Bien que le mot « pandémie » puisse être une dénomination sans signification juridique, il a une réelle valeur. Une pandémie signifie que les autorités estiment qu'elles ne peuvent plus contenir la propagation du virus et qu'elles doivent adopter des stratégies d'atténuation, comme la fermeture des écoles et l'annulation des rassemblements de masse.

Dans son annonce - qui, a-t-il fait remarquer, était la première concernant une pandémie causée par un coronavirus - Ghebreyesus a fait valoir que la maladie pouvait être maîtrisée, mais a reconnu que de nombreux pays avaient du mal à le faire en raison d'un manque de ressources ou par absence de mesures concrètes.

C'est précisément la raison pour laquelle certains experts en santé publique ont tant insisté auprès de l'OMS et d'autres agences mondiales pour que celles-ci décrètent l'état de pandémie. Plus tôt les autorités de santé publique et les premiers intervenants passeront à des mesures d'atténuation - comme celles mises en place chaque année pour l'épidémie de grippe, mieux ce sera.

Pour le moment, la France reste au stade 2 de l'épidémie et a comme stratégie des « mesures de distanciation sociale » comme la fermeture d'écoles et la recommandation de télétravail pour empêcher les personnes infectées de transmettre la maladie à leurs camarades de classe et à leurs collègues. Les événements et les rassemblements de masse sont pour le moment reportés voire annulés.

L'UEFA devrait annoncer la semaine prochaine la suspension des Coupes d'Europe et le report de l'Euro à 2021. Même les Jeux olympiques de Tokyo de cet été pourraient être annulés si la situation ne s'améliore pas. Il est probable que les autorités de santé publique encourageront encore plus de distanciation sociale dans les jours ou semaines à venir maintenant que l'OMS a signalé la nécessité de passer à l'atténuation.

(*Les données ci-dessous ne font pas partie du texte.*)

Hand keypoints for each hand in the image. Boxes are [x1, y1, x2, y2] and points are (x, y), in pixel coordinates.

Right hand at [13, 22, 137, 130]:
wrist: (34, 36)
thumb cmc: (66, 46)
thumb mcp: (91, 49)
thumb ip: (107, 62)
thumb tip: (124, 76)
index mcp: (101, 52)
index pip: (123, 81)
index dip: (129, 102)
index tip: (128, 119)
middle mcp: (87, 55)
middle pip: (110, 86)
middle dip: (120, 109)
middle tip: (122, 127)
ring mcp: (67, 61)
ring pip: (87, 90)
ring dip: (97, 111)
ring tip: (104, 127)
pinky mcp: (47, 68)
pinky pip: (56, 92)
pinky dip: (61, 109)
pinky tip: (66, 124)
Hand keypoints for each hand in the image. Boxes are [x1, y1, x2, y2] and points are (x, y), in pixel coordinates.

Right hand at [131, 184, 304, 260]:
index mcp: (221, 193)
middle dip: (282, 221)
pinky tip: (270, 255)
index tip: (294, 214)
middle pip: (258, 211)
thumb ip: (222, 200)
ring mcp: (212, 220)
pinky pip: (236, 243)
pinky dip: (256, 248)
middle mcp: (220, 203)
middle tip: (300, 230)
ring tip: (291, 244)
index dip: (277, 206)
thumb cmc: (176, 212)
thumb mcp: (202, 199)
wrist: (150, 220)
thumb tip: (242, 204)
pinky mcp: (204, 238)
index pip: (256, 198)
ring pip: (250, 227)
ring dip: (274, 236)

Pour Lawrence Gostin, ces mesures de distanciation sociale ne sont pas recommandées à la légère par les organismes de santé publique car elles ont un impact significatif sur les plans sociaux et économiques. Pour autant, « les enfants doivent être éduqués, leurs parents doivent toujours pouvoir aller travailler et les gens veulent pouvoir sortir et s'amuser. Nous n'arriverons à ce type de mesures que si c'est vraiment nécessaire. »

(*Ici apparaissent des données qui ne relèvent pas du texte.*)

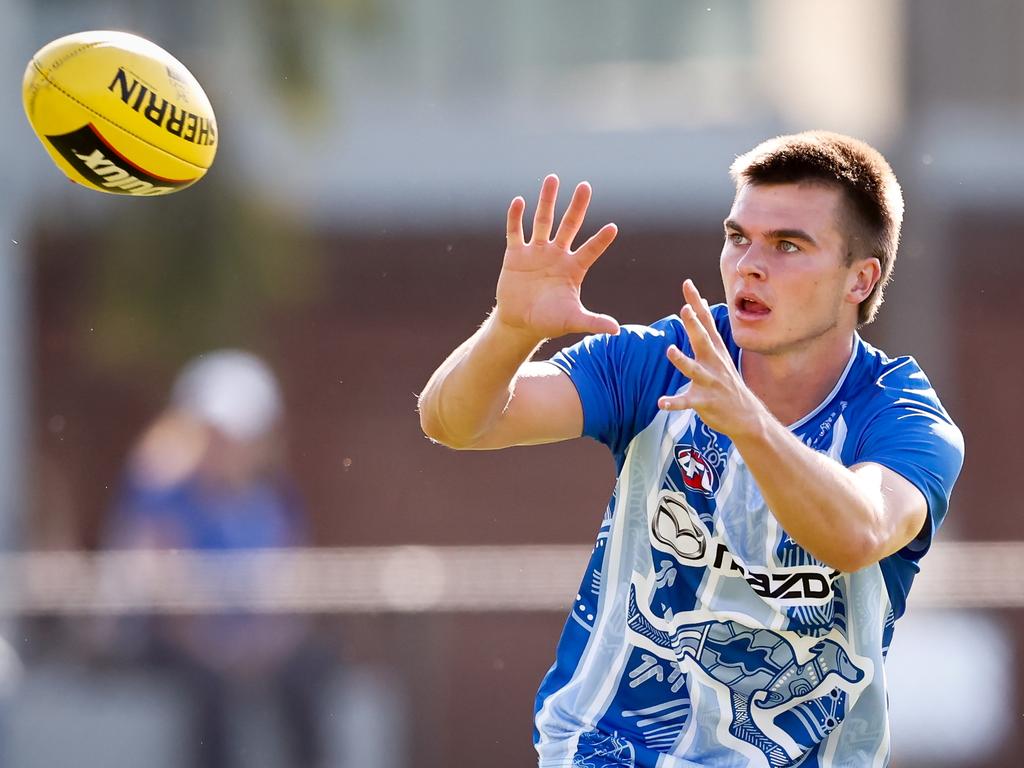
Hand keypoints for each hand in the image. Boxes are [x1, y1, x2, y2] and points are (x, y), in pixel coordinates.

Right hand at [494, 174, 619, 340]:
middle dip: (577, 207)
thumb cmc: (549, 321)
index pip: (591, 250)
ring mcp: (536, 252)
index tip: (613, 228)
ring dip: (547, 201)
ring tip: (552, 178)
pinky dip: (516, 217)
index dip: (601, 240)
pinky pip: (515, 232)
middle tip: (586, 186)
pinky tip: (518, 201)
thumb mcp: (572, 321)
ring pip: (543, 221)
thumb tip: (616, 330)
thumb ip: (593, 322)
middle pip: (569, 225)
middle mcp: (557, 255)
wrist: (520, 323)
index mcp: (574, 268)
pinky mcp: (515, 254)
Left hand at [658, 280, 764, 436]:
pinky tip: (662, 402)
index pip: (705, 321)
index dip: (696, 303)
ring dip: (682, 360)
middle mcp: (713, 363)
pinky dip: (674, 402)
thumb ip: (707, 329)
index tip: (687, 284)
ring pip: (694, 369)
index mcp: (715, 350)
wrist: (746, 416)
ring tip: (670, 351)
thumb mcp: (720, 352)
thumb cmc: (727, 381)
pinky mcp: (704, 401)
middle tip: (684, 309)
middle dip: (694, 325)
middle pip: (703, 340)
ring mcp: (710, 382)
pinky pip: (687, 402)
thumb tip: (700, 304)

Il incombe par ailleurs à chacun de prendre des mesures préventives, notamment se laver régulièrement les mains, éternuer dans des mouchoirs jetables ou, faute de mieux, dans le creux de leurs coudes, et de nettoyer régulièrement les surfaces.

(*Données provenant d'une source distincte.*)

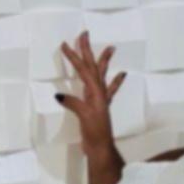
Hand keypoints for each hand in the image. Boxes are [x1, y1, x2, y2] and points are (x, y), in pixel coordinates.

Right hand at [56, 31, 125, 157]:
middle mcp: (99, 93)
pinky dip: (115, 82)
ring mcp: (100, 99)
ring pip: (101, 75)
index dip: (74, 57)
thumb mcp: (84, 116)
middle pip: (93, 67)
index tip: (65, 45)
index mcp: (95, 93)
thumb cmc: (94, 133)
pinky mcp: (99, 107)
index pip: (83, 70)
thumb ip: (74, 103)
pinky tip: (123, 74)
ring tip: (111, 48)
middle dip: (88, 50)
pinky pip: (109, 91)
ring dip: (104, 61)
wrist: (101, 149)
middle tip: (85, 34)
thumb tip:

Bien qu'il ait reconnu que nous n'avions jamais connu de pandémie contrôlable, Ghebreyesus a exhorté les pays touchés à continuer de prendre des mesures pour supprimer la propagation du COVID-19.

« Nous ne pouvons le dire ni assez clairement, ni assez souvent », a-t-il déclaré. « Tous les pays peuvent encore changer le cours de cette pandémie. »

 

Cet article a initialement paru sur le site nationalgeographic.com en langue anglaise.